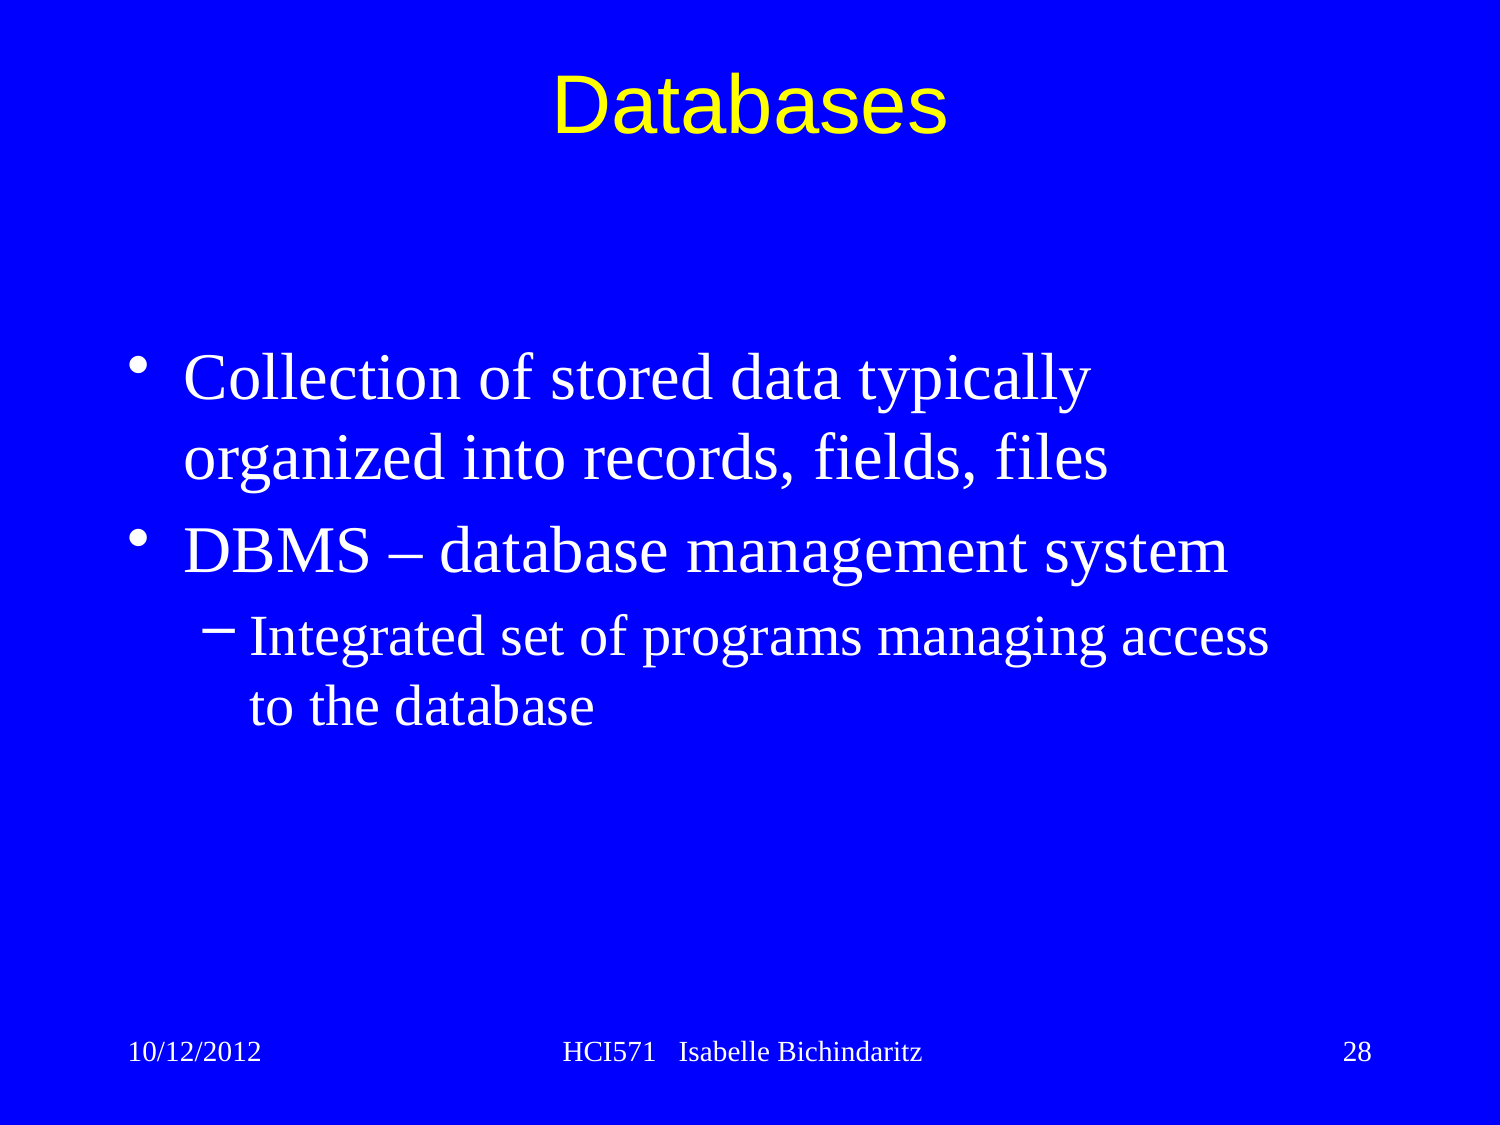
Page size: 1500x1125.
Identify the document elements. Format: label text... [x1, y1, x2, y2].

slide_number 28 [1074, 1024, 1388, 1101]
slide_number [112, 1024, 426, 1101]
list Collection of stored data typically organized into records, fields, files DBMS – database management system Integrated set of programs managing access to the database [112, 324, 1388, 1000]
footer HCI571 Isabelle Bichindaritz [512, 1024, 988, 1101]
text_box Databases [0, 0, 1500, 200]
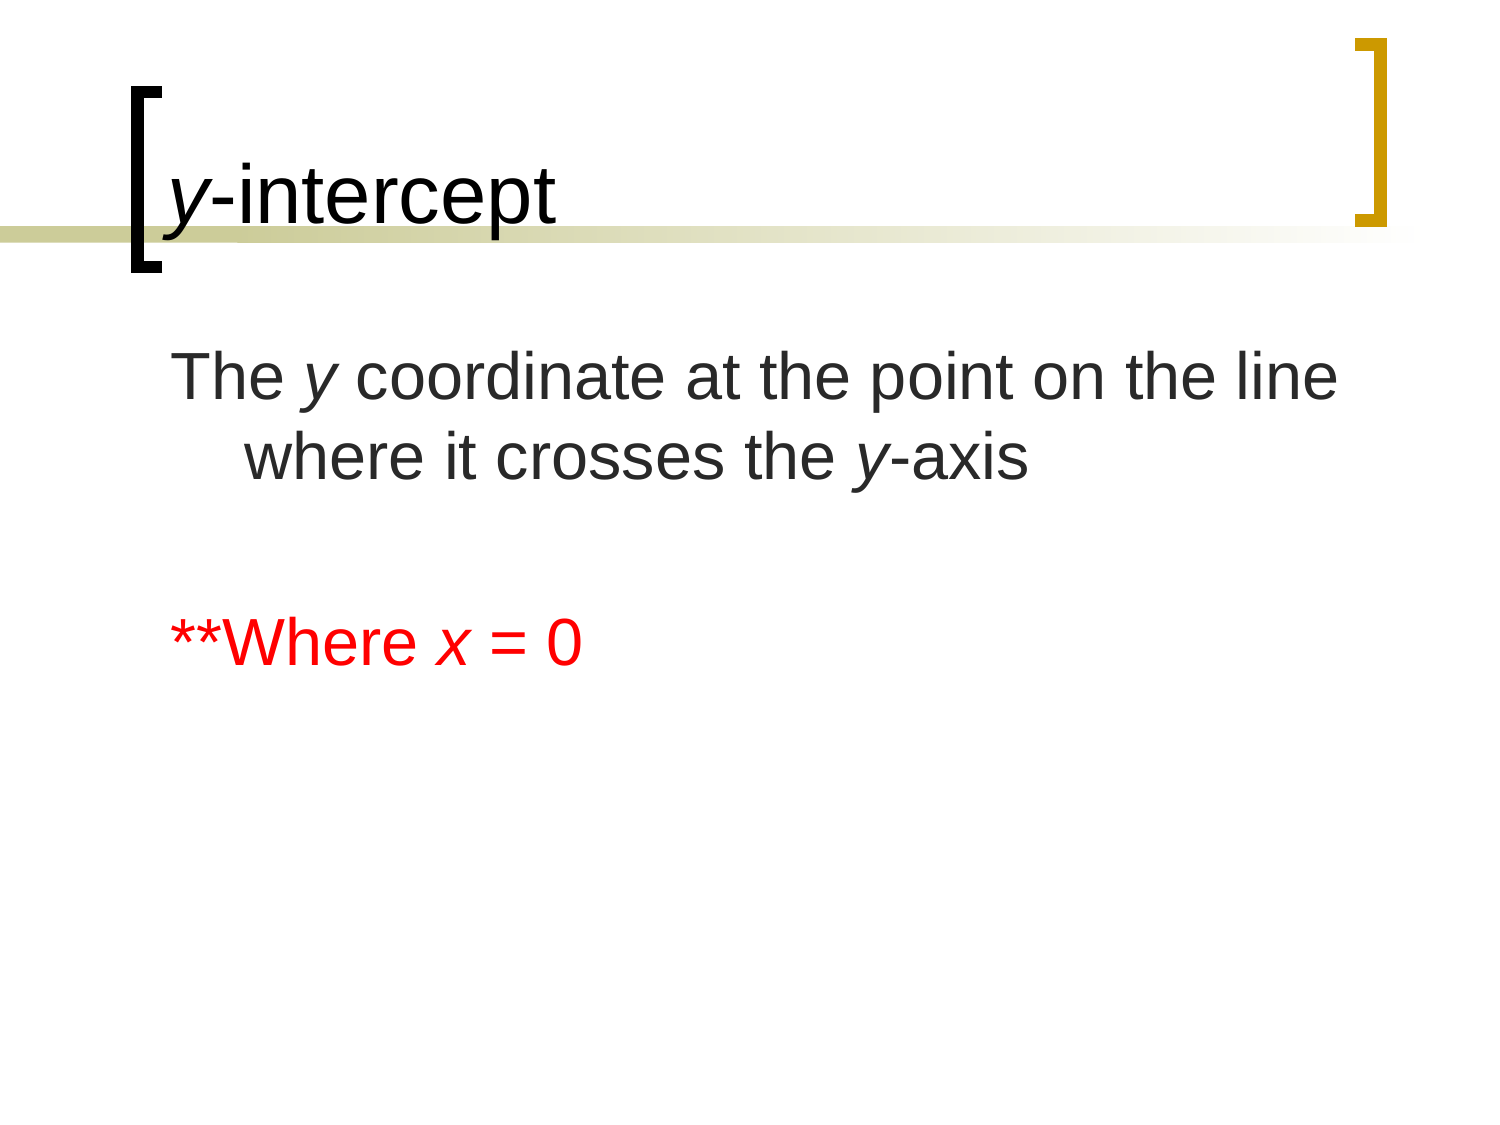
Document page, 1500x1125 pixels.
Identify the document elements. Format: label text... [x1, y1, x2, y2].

title y-intercept [152, 15, 1328, 248]
list The y coordinate at the point on the line where it crosses the y-axis **Where x = 0 [155, 324, 1413, 1000]
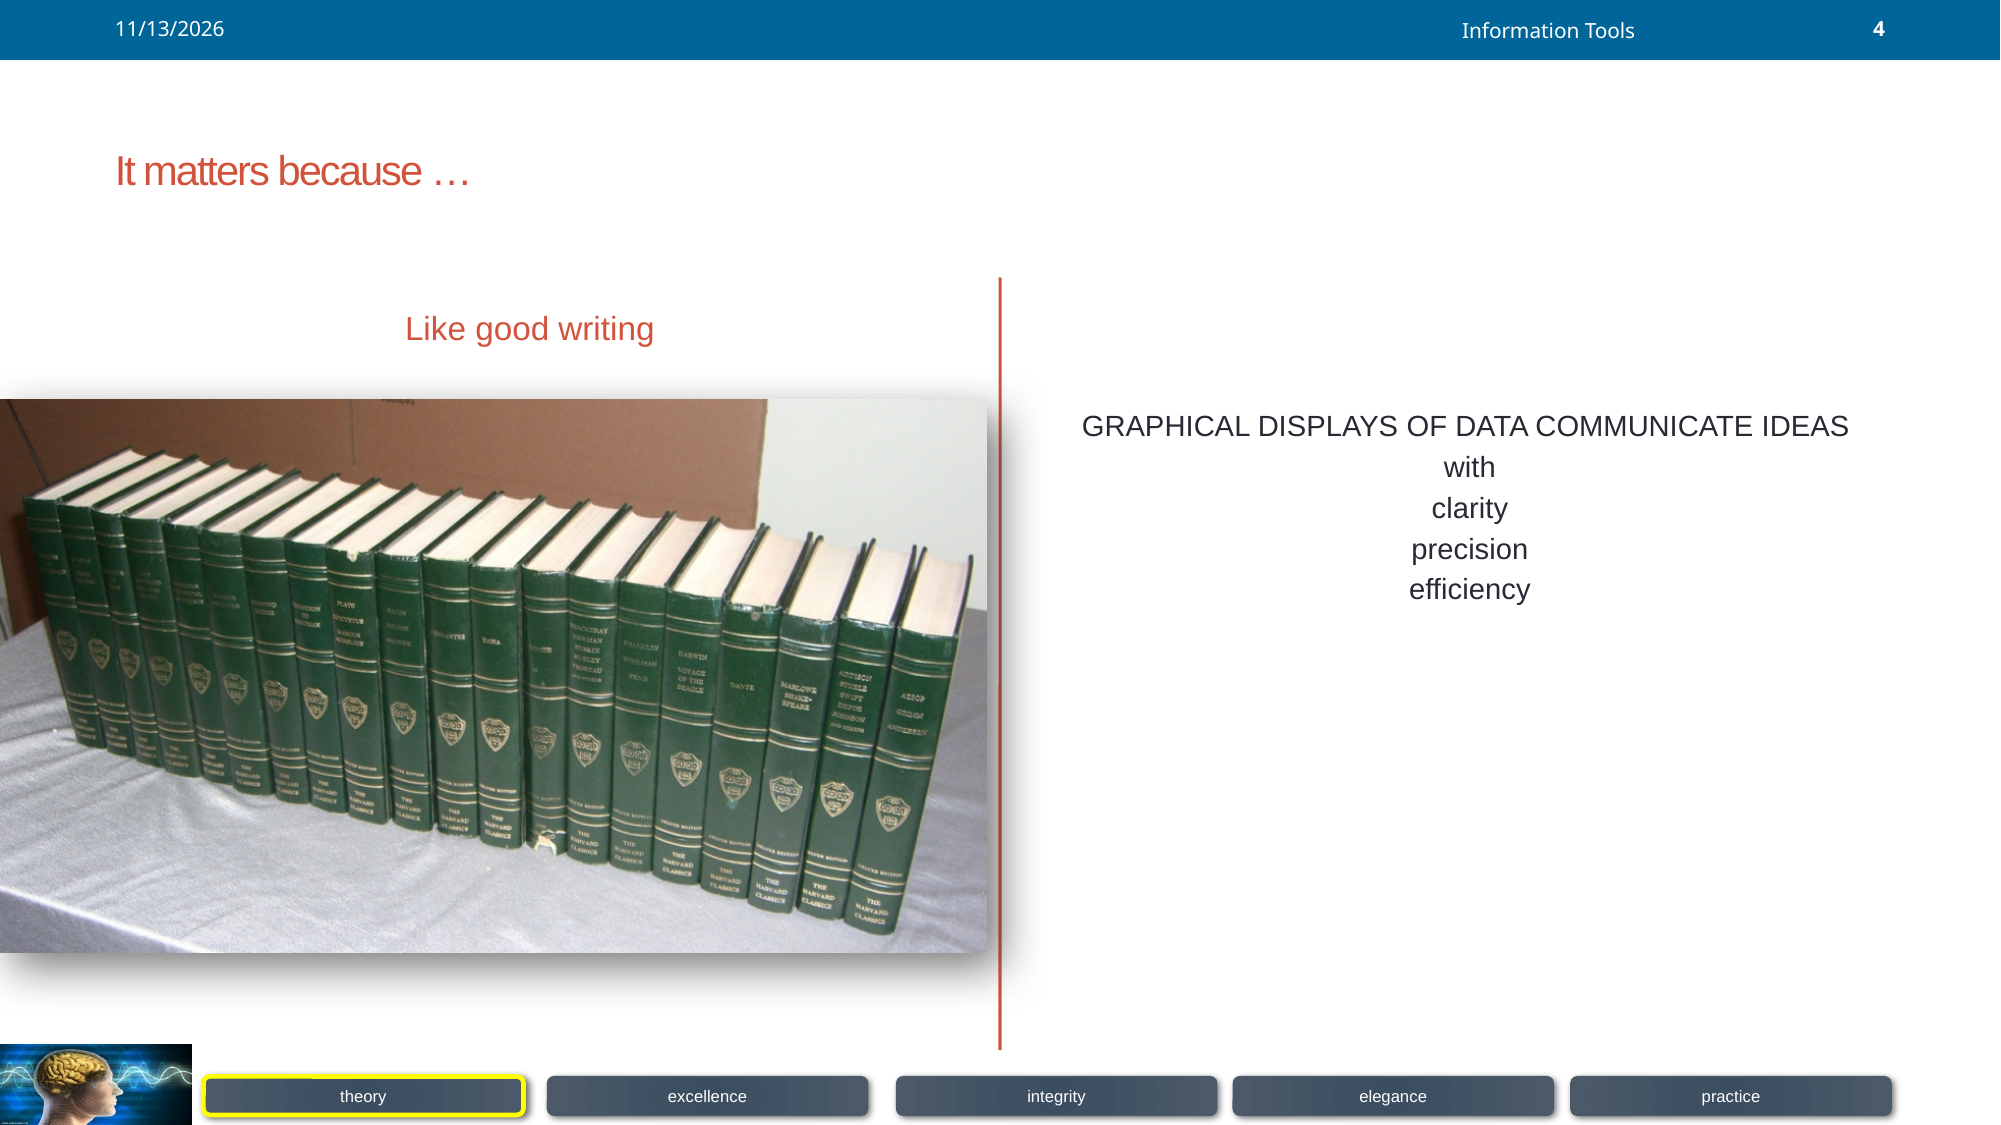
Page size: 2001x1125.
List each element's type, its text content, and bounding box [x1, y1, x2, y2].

picture [0, 1044, 192, 1125]
list GRAPHICAL DISPLAYS OF DATA COMMUNICATE IDEAS with clarity precision efficiency [1040, 399, 1900, 584]
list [0, 399, 987, 954]
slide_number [99, 3, 734, 57]
title It matters because … [99, 87, 1900, 250]
list Like good writing [99, 275, 960, 380]
slide_number 4 [1666, 3, 1900, 57]
footer Information Tools [750, 3, 1650, 57]
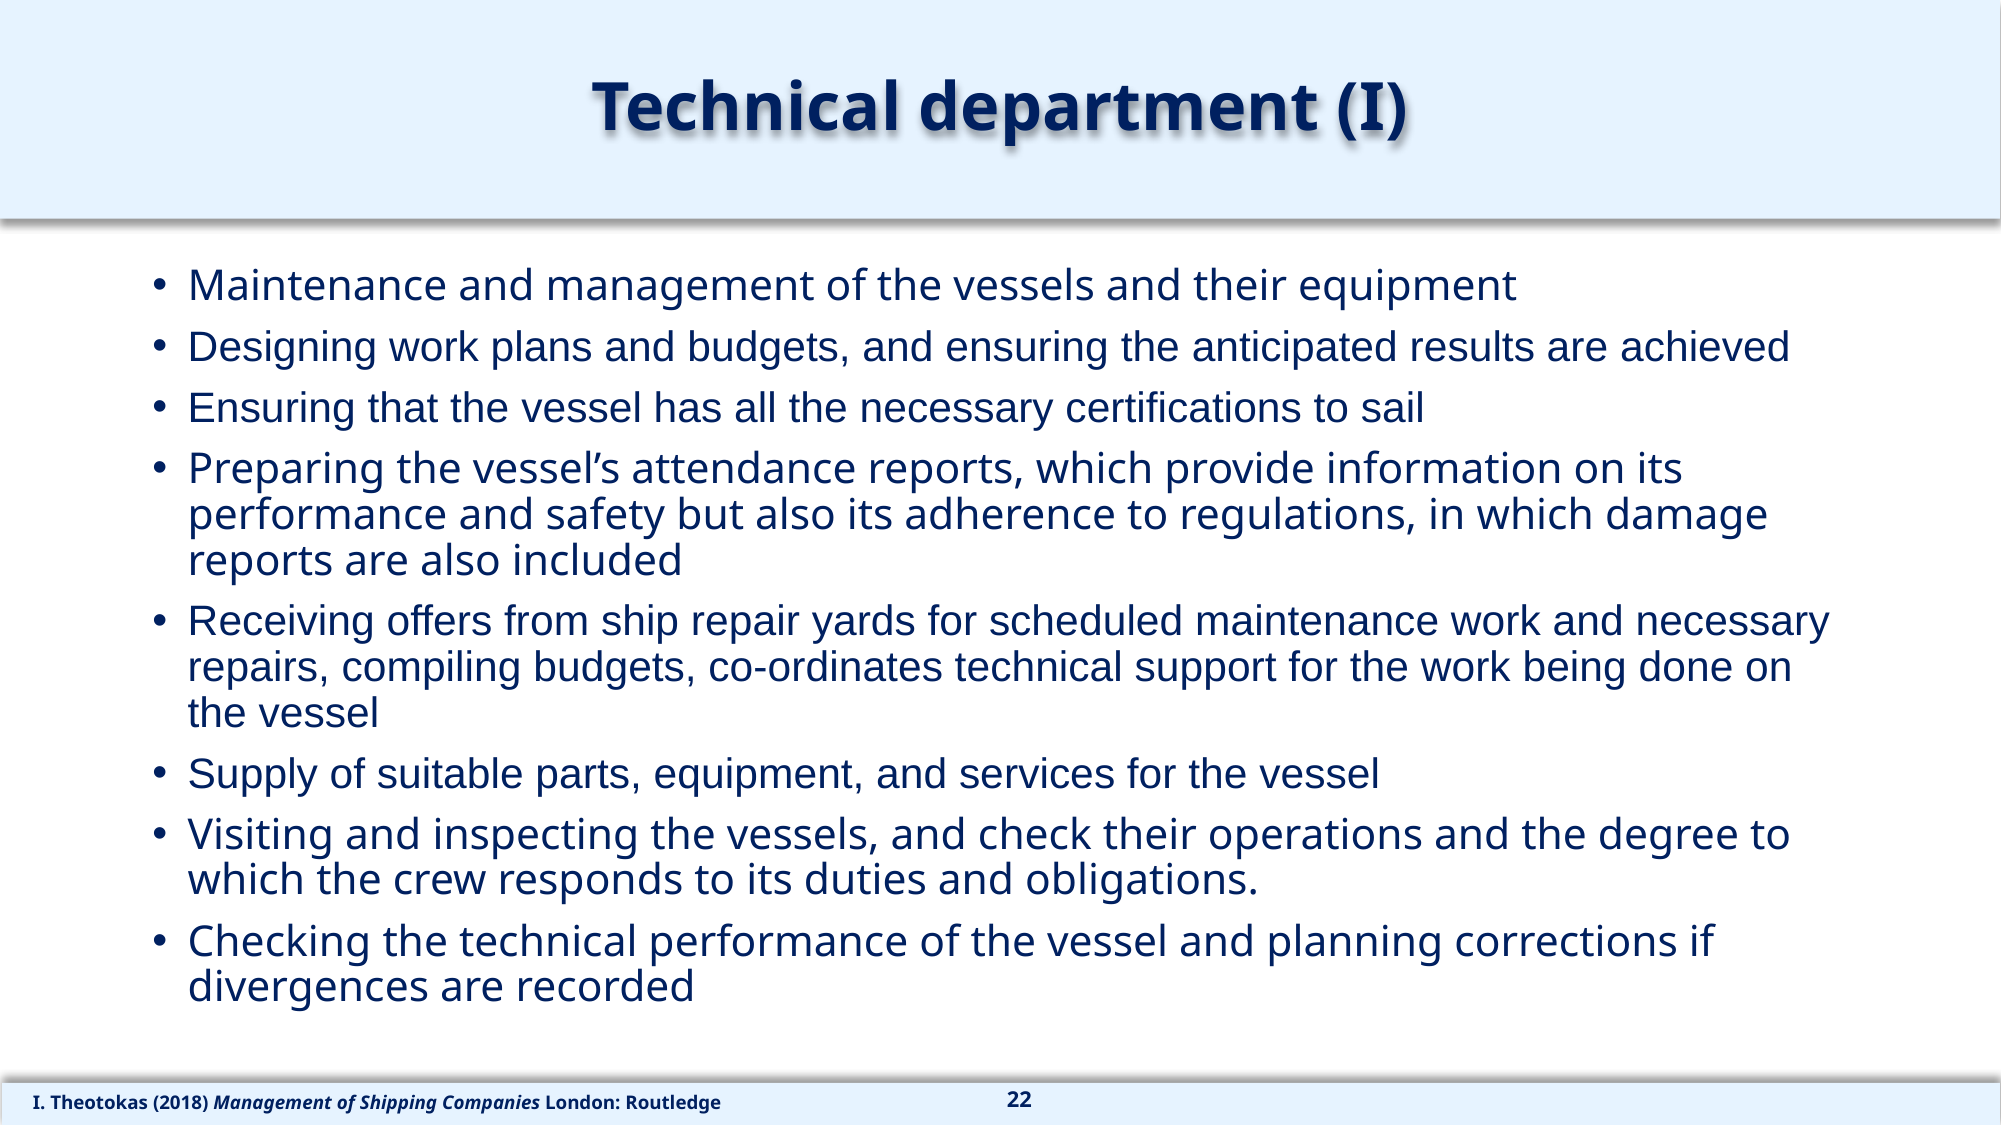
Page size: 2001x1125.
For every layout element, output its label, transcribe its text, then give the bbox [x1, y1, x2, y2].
■ ■ ■ ■ ■
Please leave out the pictures while you copy exactly the lines from the one containing "Document page, 1500x1125 pixels." through the end of the records.

**SOLUTION TO THE EXERCISE**.
Document page, 1500x1125 pixels.
Identify the document elements. Format: label text... [x1, y1, x2, y2].

title y-intercept [152, 15, 1328, 248]
list The y coordinate at the point on the line where it crosses the y-axis **Where x = 0 [155, 324, 1413, 1000]
Page size: 2001x1125.
List each element's type, its text content, and bounding box [x1, y1, x2, y2].

picture [0, 1044, 192, 1125]
list GRAPHICAL DISPLAYS OF DATA COMMUNICATE IDEAS with clarity precision efficiency [1040, 399, 1900, 584]
list [0, 399, 987, 954]
slide_number [99, 3, 734, 57]
title It matters because … [99, 87, 1900, 250]
list Like good writing [99, 275, 960, 380]
slide_number 4 [1666, 3, 1900, 57]
footer Information Tools [750, 3, 1650, 57]
Page size: 2001x1125.
For every layout element, output its label, transcribe its text, then give the bbox [x1, y1, x2, y2].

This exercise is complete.